Description
For this assignment, you will build a simple analysis program that will compute basic statistics
for a list of DNA strings. Your program should work as follows:
-The program will accept as a command line argument the name of a text file that will contain an
arbitrary list of DNA strings. (ie. ~/assign1/filename.txt) DNA strings consist of a sequence of
nucleotides (A,C,T, or G). There will be 1 string per line of the file. No guarantees on
capitalization.
-The program will then compute the sum, mean, variance, and standard deviation of the length of
the DNA strings in the list. It will also compute the relative probability of each nucleotide
(A,C,T, or G), as well as the probability of each nucleotide bigram (AA, AC, AT, AG, CA, CC,
CT, CG, etc) across the entire collection.
-The program will output the labeled results to a file called yourname.out. At the top of the file,
output your name, student id, etc.
-After printing the summary statistics to yourname.out, you will generate 1000 DNA strings
whose lengths follow a Gaussian distribution with the same mean and variance as calculated
above.
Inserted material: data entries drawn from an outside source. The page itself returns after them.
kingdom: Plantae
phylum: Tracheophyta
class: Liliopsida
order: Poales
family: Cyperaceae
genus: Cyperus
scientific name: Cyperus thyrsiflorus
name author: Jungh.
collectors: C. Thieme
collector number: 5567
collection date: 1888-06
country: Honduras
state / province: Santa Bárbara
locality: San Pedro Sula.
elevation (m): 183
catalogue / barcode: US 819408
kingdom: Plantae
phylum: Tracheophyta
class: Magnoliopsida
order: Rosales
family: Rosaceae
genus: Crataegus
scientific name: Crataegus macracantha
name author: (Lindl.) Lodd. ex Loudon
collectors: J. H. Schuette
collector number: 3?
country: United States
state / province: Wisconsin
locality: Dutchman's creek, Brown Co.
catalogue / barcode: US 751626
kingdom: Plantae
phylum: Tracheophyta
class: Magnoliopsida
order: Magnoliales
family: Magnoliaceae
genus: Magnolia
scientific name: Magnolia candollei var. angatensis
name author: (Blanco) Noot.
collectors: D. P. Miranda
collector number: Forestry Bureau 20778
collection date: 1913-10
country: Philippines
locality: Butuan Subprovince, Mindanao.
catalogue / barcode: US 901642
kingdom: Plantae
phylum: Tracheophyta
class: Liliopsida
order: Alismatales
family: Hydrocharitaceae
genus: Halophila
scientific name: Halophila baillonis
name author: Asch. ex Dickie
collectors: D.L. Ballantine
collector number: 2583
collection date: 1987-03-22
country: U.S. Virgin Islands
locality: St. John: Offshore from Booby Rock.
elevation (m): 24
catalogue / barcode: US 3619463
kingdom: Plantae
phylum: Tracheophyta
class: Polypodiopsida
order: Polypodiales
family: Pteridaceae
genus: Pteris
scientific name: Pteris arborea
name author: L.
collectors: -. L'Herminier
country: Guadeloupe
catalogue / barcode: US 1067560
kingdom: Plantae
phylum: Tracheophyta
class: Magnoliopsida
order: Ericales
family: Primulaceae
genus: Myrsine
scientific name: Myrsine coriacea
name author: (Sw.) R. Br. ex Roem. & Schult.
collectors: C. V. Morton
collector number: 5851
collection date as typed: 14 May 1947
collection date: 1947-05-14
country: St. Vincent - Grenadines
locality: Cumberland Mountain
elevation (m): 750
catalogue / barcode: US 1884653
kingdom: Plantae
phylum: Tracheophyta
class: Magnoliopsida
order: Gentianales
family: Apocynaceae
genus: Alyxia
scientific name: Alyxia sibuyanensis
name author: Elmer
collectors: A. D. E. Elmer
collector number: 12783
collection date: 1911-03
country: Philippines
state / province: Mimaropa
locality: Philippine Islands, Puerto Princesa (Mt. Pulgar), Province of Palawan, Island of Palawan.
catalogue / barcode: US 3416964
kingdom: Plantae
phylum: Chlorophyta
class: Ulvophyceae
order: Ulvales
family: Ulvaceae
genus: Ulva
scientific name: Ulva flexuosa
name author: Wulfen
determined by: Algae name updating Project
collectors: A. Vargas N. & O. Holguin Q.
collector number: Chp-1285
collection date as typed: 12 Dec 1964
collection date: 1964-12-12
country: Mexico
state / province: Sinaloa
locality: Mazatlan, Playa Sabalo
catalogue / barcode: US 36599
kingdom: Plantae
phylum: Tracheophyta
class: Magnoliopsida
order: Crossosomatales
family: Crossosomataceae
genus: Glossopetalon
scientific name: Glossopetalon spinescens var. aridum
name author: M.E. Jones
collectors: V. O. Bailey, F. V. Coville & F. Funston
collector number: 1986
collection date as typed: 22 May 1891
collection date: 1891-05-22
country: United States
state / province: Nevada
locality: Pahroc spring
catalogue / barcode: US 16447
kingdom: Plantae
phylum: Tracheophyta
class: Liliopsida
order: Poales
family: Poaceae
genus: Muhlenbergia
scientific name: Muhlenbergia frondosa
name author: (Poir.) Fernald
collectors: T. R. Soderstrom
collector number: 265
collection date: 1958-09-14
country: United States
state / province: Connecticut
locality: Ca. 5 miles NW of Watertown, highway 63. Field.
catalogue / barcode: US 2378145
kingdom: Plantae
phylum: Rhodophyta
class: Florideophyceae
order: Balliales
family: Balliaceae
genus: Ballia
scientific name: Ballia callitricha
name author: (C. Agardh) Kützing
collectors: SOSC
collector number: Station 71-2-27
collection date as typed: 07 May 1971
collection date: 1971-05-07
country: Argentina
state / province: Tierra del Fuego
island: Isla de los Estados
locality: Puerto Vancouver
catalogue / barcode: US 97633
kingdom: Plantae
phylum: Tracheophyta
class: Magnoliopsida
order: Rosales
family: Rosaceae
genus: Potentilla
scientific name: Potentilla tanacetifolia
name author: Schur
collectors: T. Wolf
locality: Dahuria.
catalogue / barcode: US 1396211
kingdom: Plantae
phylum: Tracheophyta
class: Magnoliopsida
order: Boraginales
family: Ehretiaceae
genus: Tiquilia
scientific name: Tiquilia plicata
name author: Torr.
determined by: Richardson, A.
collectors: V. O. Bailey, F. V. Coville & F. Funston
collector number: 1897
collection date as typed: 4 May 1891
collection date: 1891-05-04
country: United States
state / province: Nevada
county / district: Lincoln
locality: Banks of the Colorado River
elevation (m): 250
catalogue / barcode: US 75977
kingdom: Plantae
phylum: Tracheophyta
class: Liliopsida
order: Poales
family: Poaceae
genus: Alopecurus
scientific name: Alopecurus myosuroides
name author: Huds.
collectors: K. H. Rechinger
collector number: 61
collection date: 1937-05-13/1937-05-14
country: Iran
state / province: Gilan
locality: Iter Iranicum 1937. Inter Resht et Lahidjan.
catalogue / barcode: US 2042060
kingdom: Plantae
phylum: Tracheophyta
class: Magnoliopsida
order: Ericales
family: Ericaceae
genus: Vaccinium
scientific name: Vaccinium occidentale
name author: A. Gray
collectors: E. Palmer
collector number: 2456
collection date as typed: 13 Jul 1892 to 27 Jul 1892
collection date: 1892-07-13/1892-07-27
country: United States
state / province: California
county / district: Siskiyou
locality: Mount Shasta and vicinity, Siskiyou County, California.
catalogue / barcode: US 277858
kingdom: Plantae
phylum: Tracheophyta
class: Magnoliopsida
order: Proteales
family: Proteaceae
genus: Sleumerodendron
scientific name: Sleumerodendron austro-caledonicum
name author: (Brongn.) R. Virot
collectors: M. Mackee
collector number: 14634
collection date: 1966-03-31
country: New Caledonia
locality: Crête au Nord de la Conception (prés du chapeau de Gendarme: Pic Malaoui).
The relative frequency of nucleotides will also follow the statistics calculated above.
Append the 1000 strings to the end of yourname.out.
-The program will then ask the user if they want to process another list.
-If not, the program will exit. If so, the program will prompt for the name of the next file, process
it, and append the results to the output file.
Hints
To generate the length of a string from a Gaussian distribution with mean µ and variance
σ
2
, you can use the rand() function (normalized – see RAND_MAX) to generate 2
random numbers, a and b, uniformly distributed in [0,1). Using the Box-Muller
transform it is then possible to compute a random variable C, such that:
C = sqrt(-2 ln (a)) * cos(2πb)
Here C is a standard Gaussian with mean 0 and variance 1. You can then convert to a
normal random variable D with mean µ and variance σ
2 as follows:
D = σC + µ
Note that here we use the standard deviation, σ, which as you know from basic statistics
is simply the square root of variance.
The Rules
– You may NOT use any non-primitive data structures to do the math. (No arrays,
Vectors, Lists, etc) Just use individual primitive variables (int, double, etc) and std
strings. Hopefully this will convince you that data structures make programs more
efficient and easier to write. (Though I suspect you know this already…) Of course, to
do the file processing you may use any of the C++ IO classes.
– For this assignment, you must work individually. You may work in pairs in future
assignments, but I want you all to write some code on your own first.
– Develop using any IDE you want, but make sure your code runs correctly with g++.
Make sure to provide a Makefile so I can build your code easily. (See “Assignments” for
a sample Makefile.)
– Feel free to use whatever textbooks or Internet sites you want to refresh your memory
with C++ IO operations, just cite them in a README file turned in with your code. All
code you write, of course, must be your own.
Due Date
This assignment is due at 11:59pm on 9-13-2017. Submit it using Blackboard following the
submission instructions available under “Course Documents”. We’ll spend a few minutes
discussing your experience with this assignment in class.
Grading
Grades will be based on correctness, adherence to the guidelines, and code quality (including the
presence of meaningful comments). An elegant, OO solution will receive much more credit than
procedural spaghetti code. I assume you are familiar with the standard style guide for C++,
which you should follow. (See the course page on Blackboard for a C++ style guide.)